AHIP, the trade group representing the nation’s health insurers, released a study
decrying excessive physician charges. There’s some amazing stuff in there: office visits being billed at $6200, a lap chole being billed at $9,000 (just for the physician’s portion). Truly egregious, if true — and that’s the qualifier.
The methodology of this “survey” is not really honest. They cherry-picked an insurance database looking for the highest billed charges for various CPT codes. Supposedly they “excluded high charge outliers that may reflect billing or coding errors.” Really? How on earth, one wonders, could they have concluded that an office visit billed at 5,000% the medicare rate was not an error? Were there more outrageous charges that were excluded? Sounds fishy.
Moreover, the survey is promoted as exposing the outrageous fees that doctors charge, when in no way are these fees representative of physician fees. Physician fees, as any other group of data points, fall into a more-or-less normal distribution. There’s a median point around which most practices cluster, and the further out you get the fewer physicians that are charging those fees, high or low. The cited fees are certainly in the 3+ standard deviation tail of this graph, but you wouldn’t know it from the AHIP press release.
They present these outrageous charges as if they are accurate and as if they represented a widespread abuse of consumers by greedy doctors.
The annoying thing about this is that there is a valid argument to be made that the uninsured do face higher fees than the insured. This is of course more of a factor with the much-higher hospital costs, but physician fees are also higher for the uninsured. The reason for this is that insurers demand a discount off the standard fee in order to contract with physicians. This gives physicians an incentive to crank up their fee schedule as high as they can get away with.

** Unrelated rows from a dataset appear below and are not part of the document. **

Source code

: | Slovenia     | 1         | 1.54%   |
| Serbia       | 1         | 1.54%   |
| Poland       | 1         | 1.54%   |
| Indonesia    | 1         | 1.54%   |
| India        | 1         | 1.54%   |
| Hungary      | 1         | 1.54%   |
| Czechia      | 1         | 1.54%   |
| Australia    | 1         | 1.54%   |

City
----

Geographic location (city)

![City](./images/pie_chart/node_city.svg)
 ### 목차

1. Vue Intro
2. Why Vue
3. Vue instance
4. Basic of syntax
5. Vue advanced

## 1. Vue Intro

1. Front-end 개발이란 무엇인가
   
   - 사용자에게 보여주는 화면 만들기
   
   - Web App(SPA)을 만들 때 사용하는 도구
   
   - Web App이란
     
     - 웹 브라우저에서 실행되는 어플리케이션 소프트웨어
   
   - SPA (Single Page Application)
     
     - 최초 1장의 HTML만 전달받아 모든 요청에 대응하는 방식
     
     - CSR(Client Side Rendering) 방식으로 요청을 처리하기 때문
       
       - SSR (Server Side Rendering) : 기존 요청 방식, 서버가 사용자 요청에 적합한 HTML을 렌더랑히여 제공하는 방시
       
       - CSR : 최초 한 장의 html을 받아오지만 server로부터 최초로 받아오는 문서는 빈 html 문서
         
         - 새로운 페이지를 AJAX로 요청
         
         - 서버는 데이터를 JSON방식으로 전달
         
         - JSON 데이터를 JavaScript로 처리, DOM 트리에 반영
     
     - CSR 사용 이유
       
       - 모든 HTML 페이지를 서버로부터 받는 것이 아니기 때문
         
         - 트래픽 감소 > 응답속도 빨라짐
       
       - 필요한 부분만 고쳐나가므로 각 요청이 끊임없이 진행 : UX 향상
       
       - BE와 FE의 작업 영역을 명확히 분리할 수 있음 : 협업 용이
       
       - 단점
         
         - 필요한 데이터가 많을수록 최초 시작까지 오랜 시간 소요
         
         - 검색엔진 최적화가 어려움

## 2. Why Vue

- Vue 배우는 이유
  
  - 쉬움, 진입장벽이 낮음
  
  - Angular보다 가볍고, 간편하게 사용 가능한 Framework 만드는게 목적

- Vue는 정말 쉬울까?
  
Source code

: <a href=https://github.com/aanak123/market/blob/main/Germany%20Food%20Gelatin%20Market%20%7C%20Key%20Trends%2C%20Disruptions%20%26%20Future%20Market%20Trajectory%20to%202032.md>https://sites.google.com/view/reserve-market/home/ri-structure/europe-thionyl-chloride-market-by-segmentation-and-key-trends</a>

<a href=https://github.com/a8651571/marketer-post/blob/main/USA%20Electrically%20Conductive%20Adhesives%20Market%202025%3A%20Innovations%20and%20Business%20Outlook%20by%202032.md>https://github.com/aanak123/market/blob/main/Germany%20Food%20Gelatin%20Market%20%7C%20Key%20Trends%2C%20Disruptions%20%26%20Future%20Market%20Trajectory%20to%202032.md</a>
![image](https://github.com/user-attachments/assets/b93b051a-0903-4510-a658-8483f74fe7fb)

So if UnitedHealth comes to me and offers to pay me 75% of billed charges (I wish!), I need to make sure that my fee schedule puts that figure at a level that is going to return a reasonable per-patient compensation. This is less of an issue nowadays, since most insurers prefer to settle on a conversion factor and contract by the RVU, or as a percentage of the standard medicare rates (110-150% most commonly). That’s easier for their billing systems to manage. So there is less incentive for us to keep charges high. But still, a few insurance plans like to do the old way, and there are occasional patients who are insured but we don’t have a contract with their insurer. In those cases, we expect compensation in full, and the insurer usually pays some arbitrary sum that they feel is reasonable, with the patient responsible for the balance.
Does this screw the folks without insurance? Yes, to a degree. Most of the uninsured don’t pay a dime. They just throw out the doctor’s bill, along with the much-bigger hospital bill, and we wind up writing it off as bad debt. Most hospitals, and our practice, will also write it off as charity if the patient asks for it and can show some hardship. So the uninsured will get a huge bill, but they very very rarely have to pay a huge bill.
The ultimate solution for this “problem” of the uninsured being “overcharged” is not, as AHIP implies, to somehow regulate physician charges, but to eliminate the uninsured. Get everybody covered under some sort of insurance plan, and this problem goes away.